He went to Russia early last year, at a time when the eyes of the world were on it because of the Winter Olympics. In St Petersburg, he met up with Vitaly Milanov, the outspoken politician who co-sponsored anti-gay legislation in Russia and with whom Stephen Fry had an on-screen argument during a 2013 documentary. A cursory knowledge of Cusack's career with Cork and the GPA would suggest that any meeting between him and someone like Milanov would go the same way but he didn't want that.

“I felt a responsibility to the piece. I felt a need to respect the other person involved as well. They were there at our invitation. Stephen Fry is a great man but I would have watched the way he approached Milanov – it’s going to be some cheek of me to say this now, but anyway – I would have seen how he dealt with him and I’d have had no intention of doing that.

“Because I want to hear these people. I want to listen. I want to try to understand them, even. They can still remain your enemy but understanding your enemy is a good thing in any situation. What a person believes is their reality. And if you’re doing a documentary, you have to respect that.

“Some of the people I met in the documentary would have said things to me that I found crazy. Like for example, that you could be cured of homosexuality. But that’s down to whatever wiring is inside in the other person. In any conflict situation, one of the most important things is to understand that the person on the other side believes their point of view just as much as you believe yours.”

Near the end of his Russian trip, he went out on a Saturday night. The gay club they went to had huge security, steel gates, multiples of the amount of bouncers a normal club would have. One of his companions had his phone broken by a group of heavies while standing outside.
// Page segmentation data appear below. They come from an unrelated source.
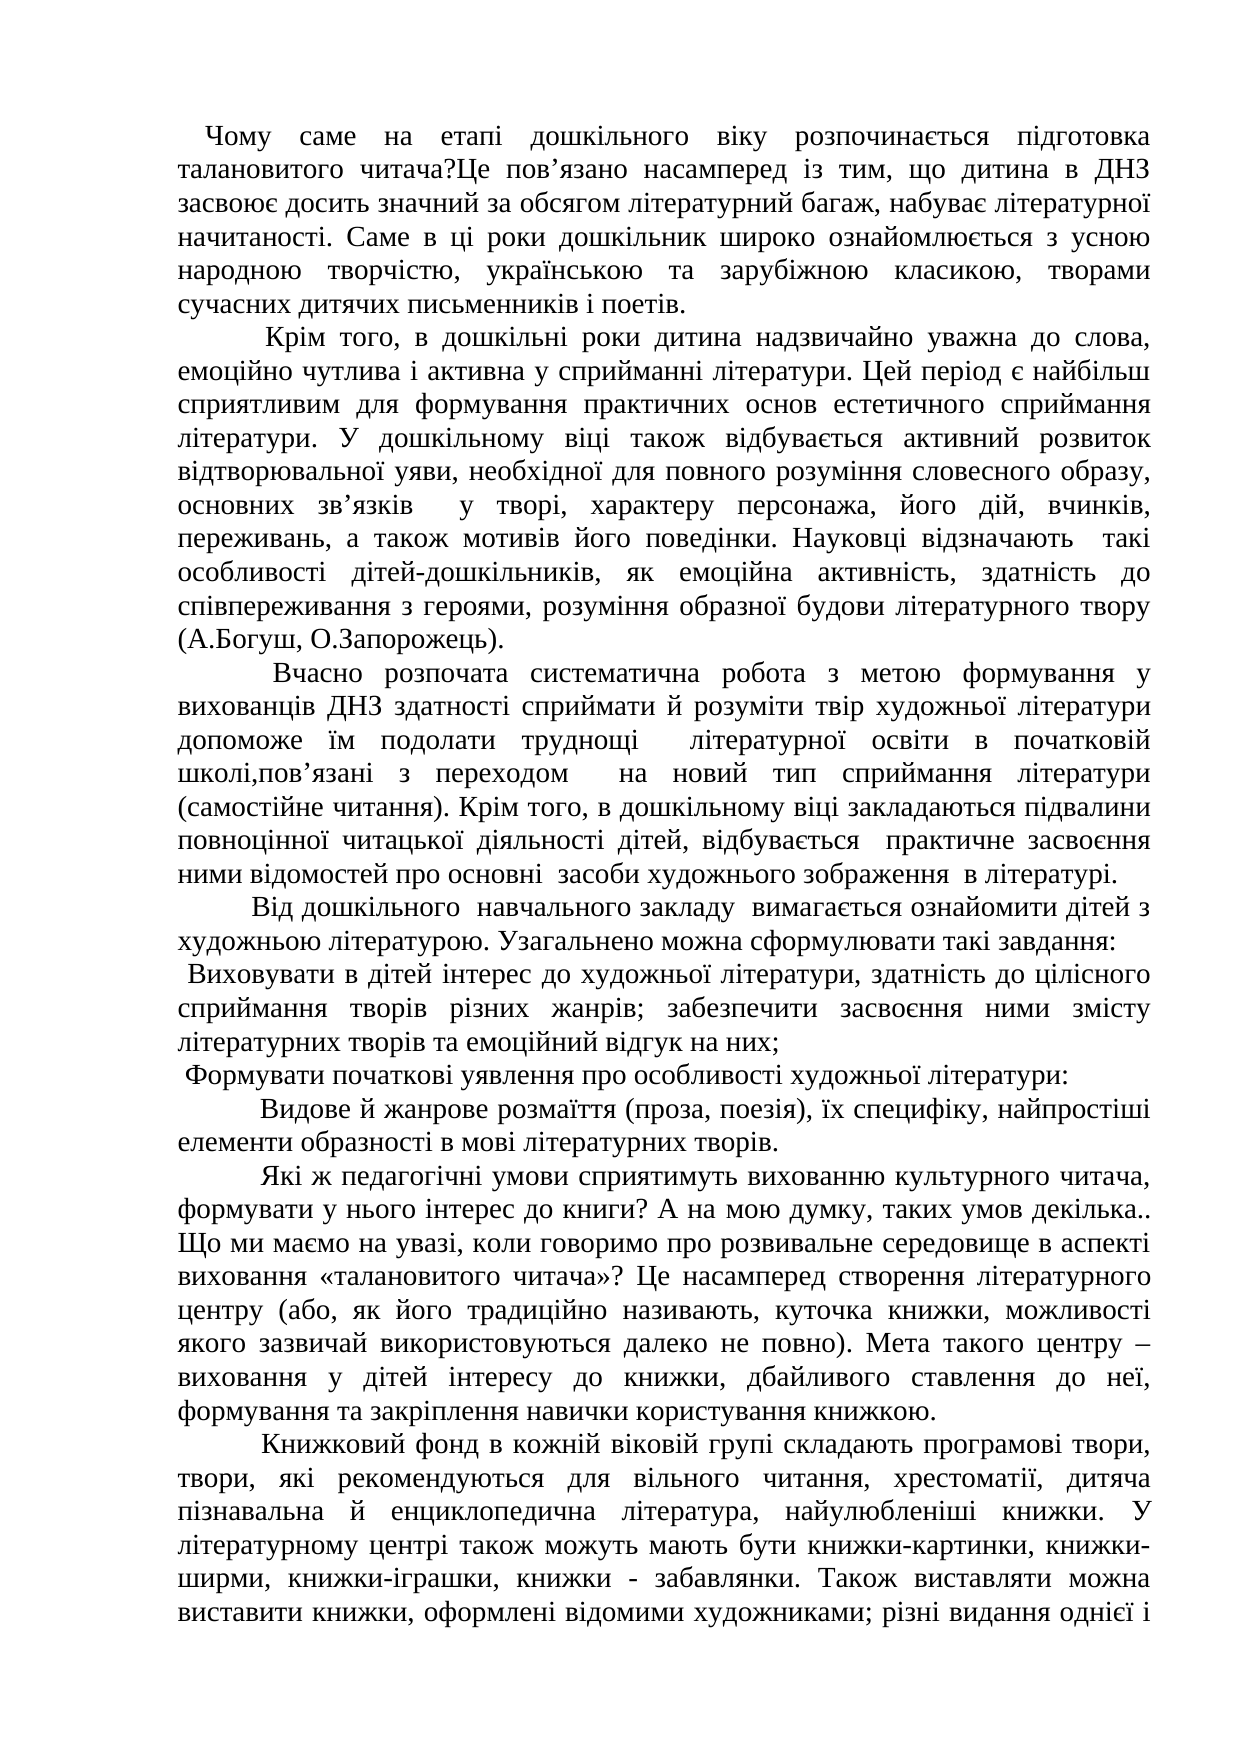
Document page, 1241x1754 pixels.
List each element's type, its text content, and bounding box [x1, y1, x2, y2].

text Формувати початкові уявлення про особливості художньої літератури: [177, 1057, 1152, 1091]
text Виховувати в дітей інтерес до художньої літератури, здатність до цілісного сприймання творів різних жанрів; забезпечити засвоєння ними змісту літературних творів та емоційний відгук на них; [177, 957, 1152, 1057]
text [177, 1426, 1152, 1627]
text Крім того, в дошкільні роки дитина надзвичайно уважна до слова, емоційно чутлива і активна у сприйманні літератури. Цей період є найбільш сприятливим для формування практичних основ естетичного сприймання літератури. У дошкільному віці також відбувається активний розвиток відтворювальної уяви, необхідної для повного розуміння словесного образу, основних зв’язків у творі, характеру персонажа, його дій, вчинків, переживань, а також мотивів його поведінки. Науковці відзначають такі особливості дітей-дошкільників, як емоційна активність, здатність до співпереживання з героями, розуміння образної будови літературного твору (А.Богуш, О.Запорожець). [177, 319, 1152, 655]
text Чому саме на етапі дошкільного віку розпочинається підготовка талановитого читача?Це пов’язано насамперед із тим, що дитина в ДНЗ засвоює досить значний за обсягом літературний багаж, набуває літературної начитаності. Саме в ці роки дошкільник широко ознайомлюється з усною народною творчістю, українською та зарубіжною класикою, творами сучасних дитячих письменників і поетів. [177, 118, 1152, 319]
text Від дошкільного навчального закладу вимагається ознайомити дітей з художньою літературою. Узагальнено можна сформулювати такі завдання: [177, 889, 1152, 957]
text Видове й жанрове розмаїття (проза, поезія), їх специфіку, найпростіші елементи образності в мові літературних творів. [177, 1091, 1152, 1158]
text Вчасно розпочата систематична робота з метою формування у вихованців ДНЗ здатності сприймати й розуміти твір художньої літератури допоможе їм подолати труднощі літературної освіти в початковій школі,пов’язані з переходом на новий тип сприймання літератури (самостійне читання). Крім того, в дошкільному віці закладаються підвалини повноцінної читацької діяльності дітей, відбувається практичне засвоєння ними відомостей про основні засоби художнього зображення в літературі. [177, 655, 1152, 889]
text Які ж педагогічні умови сприятимуть вихованню культурного читача, формувати у нього інтерес до книги? А на мою думку, таких умов декілька.. Що ми маємо на увазі, коли говоримо про розвивальне середовище в аспекті виховання «талановитого читача»? Це насамперед створення літературного центру (або, як його традиційно називають, куточка книжки, можливості якого зазвичай використовуються далеко не повно). Мета такого центру – виховання у дітей інтересу до книжки, дбайливого ставлення до неї, формування та закріплення навички користування книжкою. [177, 1158, 1152, 1426]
Cusack stood back and took in the scene, shaking his head at what it was to try to be normal in what feels like an abnormal situation.

It’s close on six years since Cusack came out in his autobiography. The public sharing of such an essentially personal slice of his being was something he felt he had to do because it was who he was. Any pause for thought he had as to whether to do this documentary came from a natural aversion to being defined by something as inconsequential as his sexuality.

“I was just above at a Central Council meeting – did I go in there thinking I was having to stand up for that part of my life? Of course not. I went in with a load of other stuff on my mind relating to all the different things we need to do as an association. I was in Switzerland for the last week for work with my team. Was it in any way in my mind while I was there? Absolutely not.

‘My challenge’

“But I need to respect as well that not everyone has been fortunate enough to be in that position or to be wired that way and that it’s still a part of the society that we live in. So I can’t ignore that. And to do that and to articulate it and hopefully push the whole thing on, I have to go back into it. Does that make me happy? No, not at all. Because where I want the world to be is that you just live your life. Very simple. I can’t overstate how much this isn’t on my mind from day to day.”

Did his life change after coming out?

“I don’t think it did. But again, that’s my challenge here. I need to be careful not to trivialise what is difficult for other people. If it was okay in society, we wouldn’t be having this conversation. There wouldn’t need to be a referendum this year. Think about that – there’s going to be a proposal that’s so out there that all the citizens of this nation in 2015 have to be brought together to decide on it because there isn’t an agreement that this is just normal. That’s almost proof in itself that it’s still not okay.

“I do feel there’s a duty. I think that having the platform means I have to do it to some extent alright. It wouldn’t be good, to use an extreme example say, if I didn’t respond to an email from somebody who was going through a hard time. If I just said, ‘No, I’m living my own life,’ I don’t think that would be the right thing for me to do.

“Because I know I have a duty. I know that. I know that in 2015, I can’t not do something. I have a duty to get involved. I can’t not contribute to the debate. But again, I want to contribute to it in a mature way. I want to argue my point. I’d go to the ends of the earth over a point. I’d die for that point if I have to. You have to do your duty.”

Coming Out Of The Curve airs on RTÉ One tonight at 9.35pm.